= 2018 in weightlifting =

This article lists the main weightlifting events and their results for 2018.

==World weightlifting championships==
- July 7–14: 2018 World Junior Weightlifting Championships in UZB Tashkent
  - UZB won the gold medal tally. USA won the overall medal tally.
- September 20–23: 2018 FISU World University Weightlifting Championships in POL Biała Podlaska
  - Both JPN and TPE won 3 gold medals and 8 overall medals each.
- Octobre 7 – 13: 2018 Summer Youth Olympics in ARG Buenos Aires, Argentina.
  - won 2 gold medals and 4 medals in overall.

- November 1–10: 2018 World Weightlifting Championships in TKM Ashgabat
  - CHN won both the gold and overall medal tallies.

==Continental and regional weightlifting championships==
- March 23–30: 2018 African Junior & Youth Weightlifting Championships in EGY Cairo
  - Junior: EGY won both the gold and overall medal tallies.
  - Youth: EGY won both the gold and overall medal tallies.
- March 26 – April 1: 2018 European Weightlifting Championships in ROU Bucharest
  - GEO won the gold medal tally. ROU won the overall medal tally.
- April 20–30: 2018 Asian Junior & Youth Weightlifting Championships in UZB Urgench
  - Junior: UZB won both the gold and overall medal tallies.
  - Youth: UZB won both the gold and overall medal tallies.
- May 12–19: 2018 Pan American Weightlifting Championships in DOM Santo Domingo
  - Men: Six national teams won 3 gold medals each. COL won the overall medal tally.
  - Women: COL won both the gold and overall medal tallies.
- May 28–31: 2018 South American Weightlifting Championships in BOL Cochabamba (in conjunction with the 2018 South American Games)

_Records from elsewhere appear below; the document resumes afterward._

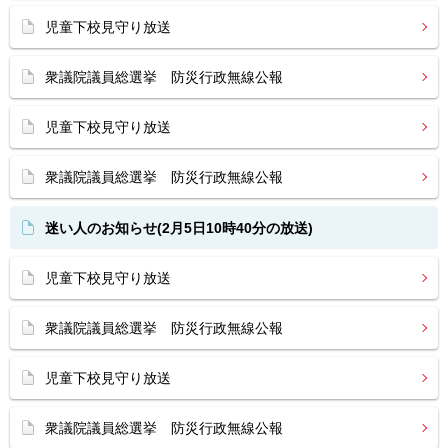
児童下校見守り放送
衆議院議員総選挙 防災行政無線公報
児童下校見守り放送
衆議院議員総選挙 防災行政無線公報
迷い人のお知らせ(2月5日10時40分の放送)
児童下校見守り放送
衆議院議員総選挙 防災行政無線公報
児童下校見守り放送
衆議院議員総選挙 防災行政無線公報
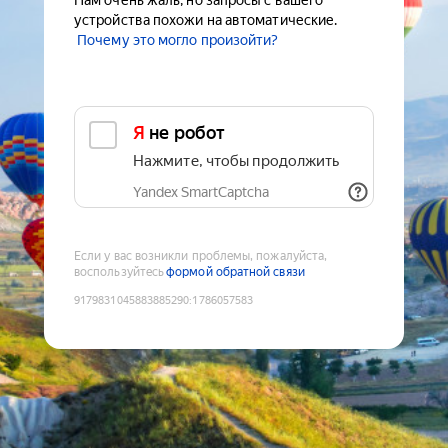
Нам очень жаль, но запросы с вашего
устройства похожи на автоматические.
Почему это могло произойти?
Я не робот
Нажмите, чтобы продолжить
Yandex SmartCaptcha
Если у вас возникли проблемы, пожалуйста,
воспользуйтесь
формой обратной связи
9179831045883885290
:
1786057583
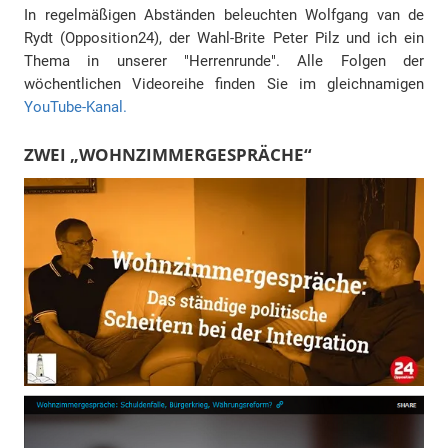
In regelmäßigen Abständen beleuchten Wolfgang van de
Rydt (Opposition24), der Wahl-Brite Peter Pilz und ich ein
Thema in unserer "Herrenrunde". Alle Folgen der
wöchentlichen Videoreihe finden Sie im gleichnamigen
YouTube-Kanal.
ZWEI „WOHNZIMMERGESPRÄCHE“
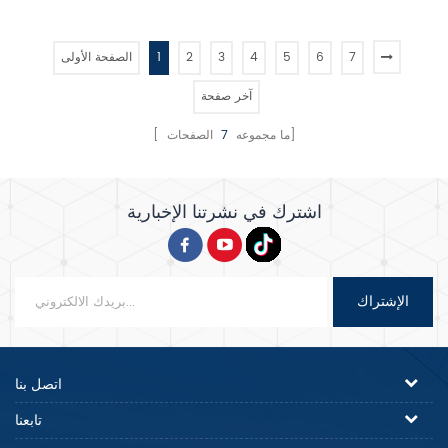
لاصق , أكثر متانة وسهولة في إزالة
حماية من الحرارة الزائدة / الحمل
القالب .
الزائد . 4 . مع التحكم في المؤقت .
7
6
5
4
3
2
1
الصفحة الأولى
آخر صفحة
الصفحات]
[ ما مجموعه
7
اشترك في نشرتنا الإخبارية
الإشتراك
اتصل بنا
تابعنا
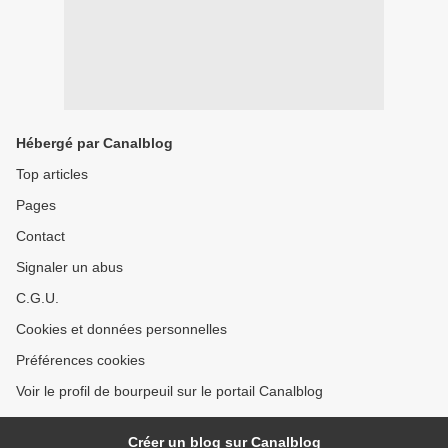
Hébergé par Canalblog
Top articles
Pages
Contact
Signaler un abus
C.G.U.
Cookies et données personnelles
Préférences cookies
Voir le profil de bourpeuil sur le portail Canalblog
Créer un blog sur Canalblog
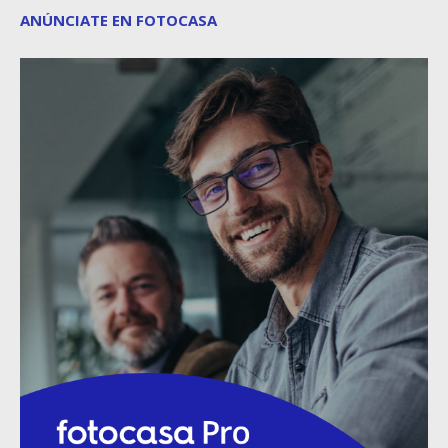
ANÚNCIATE EN FOTOCASA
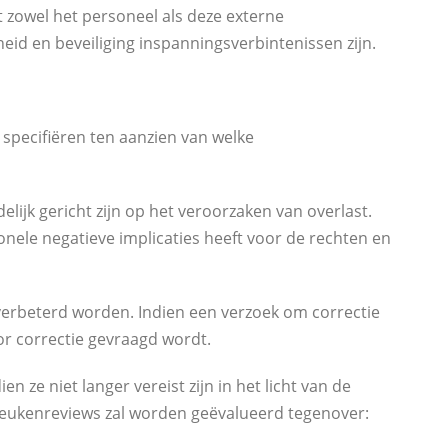
 zowel het personeel als deze externe
heid en beveiliging inspanningsverbintenissen zijn.
 specifiëren ten aanzien van welke
lijk gericht zijn op het veroorzaken van overlast.
onele negatieve implicaties heeft voor de rechten en
 verbeterd worden. Indien een verzoek om correctie
or correctie gevraagd wordt.
ze niet langer vereist zijn in het licht van de
eukenreviews zal worden geëvalueerd tegenover:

  - COL won both the gold and overall medal tallies.
- June 3–10: 2018 Pan American Youth Weightlifting Championships in COL Palmira
  - COL and MEX won 4 gold and 13 overall medals each.

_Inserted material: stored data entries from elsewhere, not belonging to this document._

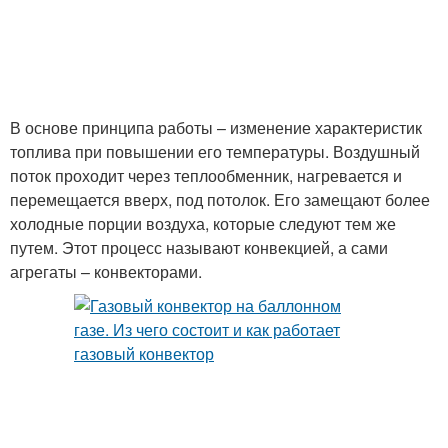
В основе принципа работы – изменение характеристик
топлива при повышении его температуры. Воздушный
поток проходит через теплообменник, нагревается и
перемещается вверх, под потолок. Его замещают более
холодные порции воздуха, которые следуют тем же
путем. Этот процесс называют конвекцией, а сами
агрегаты – конвекторами.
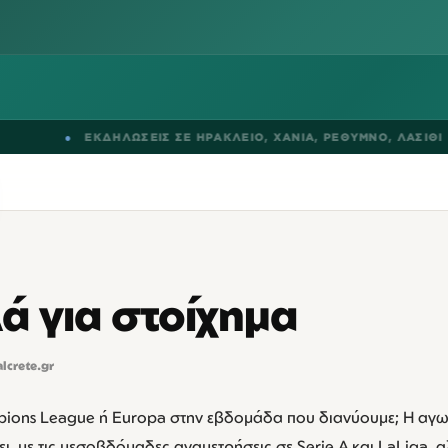
●
ΕΚΔΗΛΩΣΕΙΣ ΣΕ
ΗΡΑΚΛΕΙΟ
,
ΧΑΝΙΑ
,
ΡΕΘΥΜΝΟ
,
ΛΑΣΙΘΙ
ά για στοίχημα
alcrete.gr
mpions League ή Europa στην εβδομάδα που διανύουμε; Η αγ
, με τις μεσοβδόμαδες αναμετρήσεις σε Serie A και LaLiga, αλ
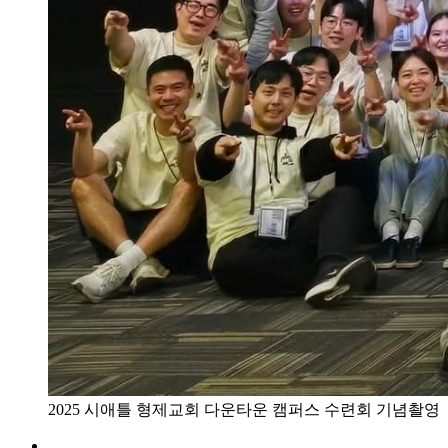
2025 시애틀 형제교회 다운타운 캠퍼스 수련회 기념촬영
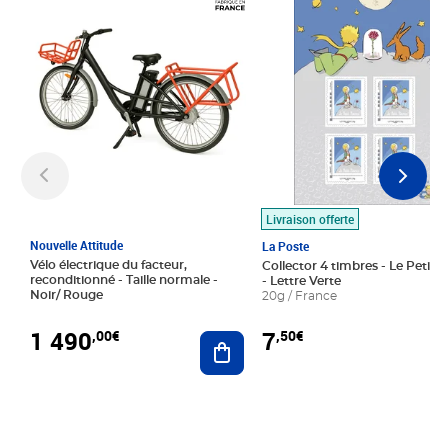
Livraison offerte
Nouvelle Attitude
La Poste
Vélo électrique du facteur,
Collector 4 timbres - Le Petit P
reconditionné - Taille normale -
- Lettre Verte
Noir/ Rouge
20g / France
1 490
7
,00€
,50€
Ajouter au panier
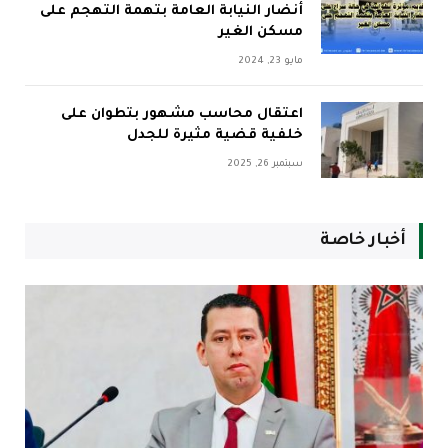
أنضار النيابة العامة بتهمة التهجم على
مسكن الغير
مايو 23, 2024
اعتقال محاسب مشهور بتطوان على
خلفية قضية مثيرة للجدل
سبتمبر 26, 2025
أخبار خاصة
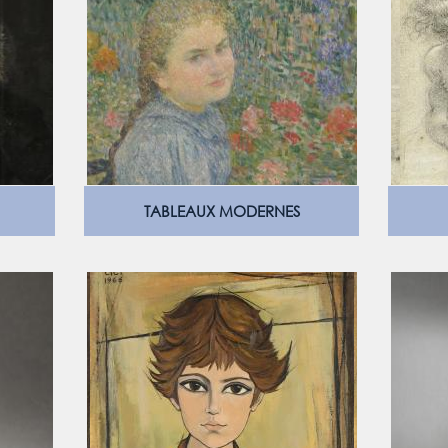
TABLEAUX MODERNES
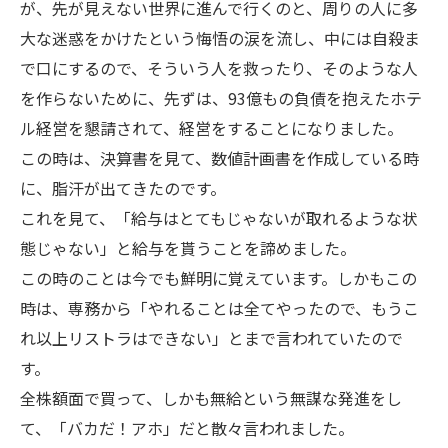
が、先が見えない世界に進んで行くのと、周りの人に多
大な迷惑をかけたという悔悟の涙を流し、中には自殺ま
で口にするので、そういう人を救ったり、そのような人
を作らないために、先ずは、93億もの負債を抱えたホテ
ル経営を懇請されて、経営をすることになりました。
この時は、決算書を見て、数値計画書を作成している時
に、脂汗が出てきたのです。
これを見て、「給与はとてもじゃないが取れるような状
態じゃない」と給与を貰うことを諦めました。
この時のことは今でも鮮明に覚えています。しかもこの
時は、専務から「やれることは全てやったので、もうこ
れ以上リストラはできない」とまで言われていたので
す。
全株額面で買って、しかも無給という無謀な発進をし
て、「バカだ！アホ」だと散々言われました。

- June 26–30: 2018 Oceania Senior, Junior, & Youth Weightlifting Championships in FRA/NCL Le Mont-Dore
  - Senior: PNG won the gold medal tally. NZL and NRU won ten overall medals each.

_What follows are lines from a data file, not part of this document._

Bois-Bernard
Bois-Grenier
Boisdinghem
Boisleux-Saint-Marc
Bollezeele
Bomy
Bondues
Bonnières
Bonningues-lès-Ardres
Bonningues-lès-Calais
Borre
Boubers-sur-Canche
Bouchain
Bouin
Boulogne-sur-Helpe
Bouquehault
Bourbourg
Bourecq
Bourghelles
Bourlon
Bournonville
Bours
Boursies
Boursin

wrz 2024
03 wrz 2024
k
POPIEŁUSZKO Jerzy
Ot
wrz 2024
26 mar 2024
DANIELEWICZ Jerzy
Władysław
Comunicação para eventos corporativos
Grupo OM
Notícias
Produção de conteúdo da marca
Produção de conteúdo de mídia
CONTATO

  - Junior: NRU won both the gold and overall medal tallies.
  - Youth: NRU won the gold medal tally. AUS won the overall medal tally.
- July 22–29: 2018 European Youth Weightlifting Championships in ITA Milan
  - BUL won the gold medal tally. ROU won the overall medal tally.
- September 5–12: 2018 Pan American Junior Weightlifting Championships in COL Manizales
  - COL won both the gold and overall medal tallies.
- October 20–27: 2018 European Junior Weightlifting Championships in POL Zamość
  - Note: This event was scheduled for A Coruña, but the EWF took away the event because of politics.
  - Men: BLR won the gold medal tally. ARM won the overall medal tally.
  - Women: TUR and RUS won 5 gold medals each. Turkey won the overall medal tally.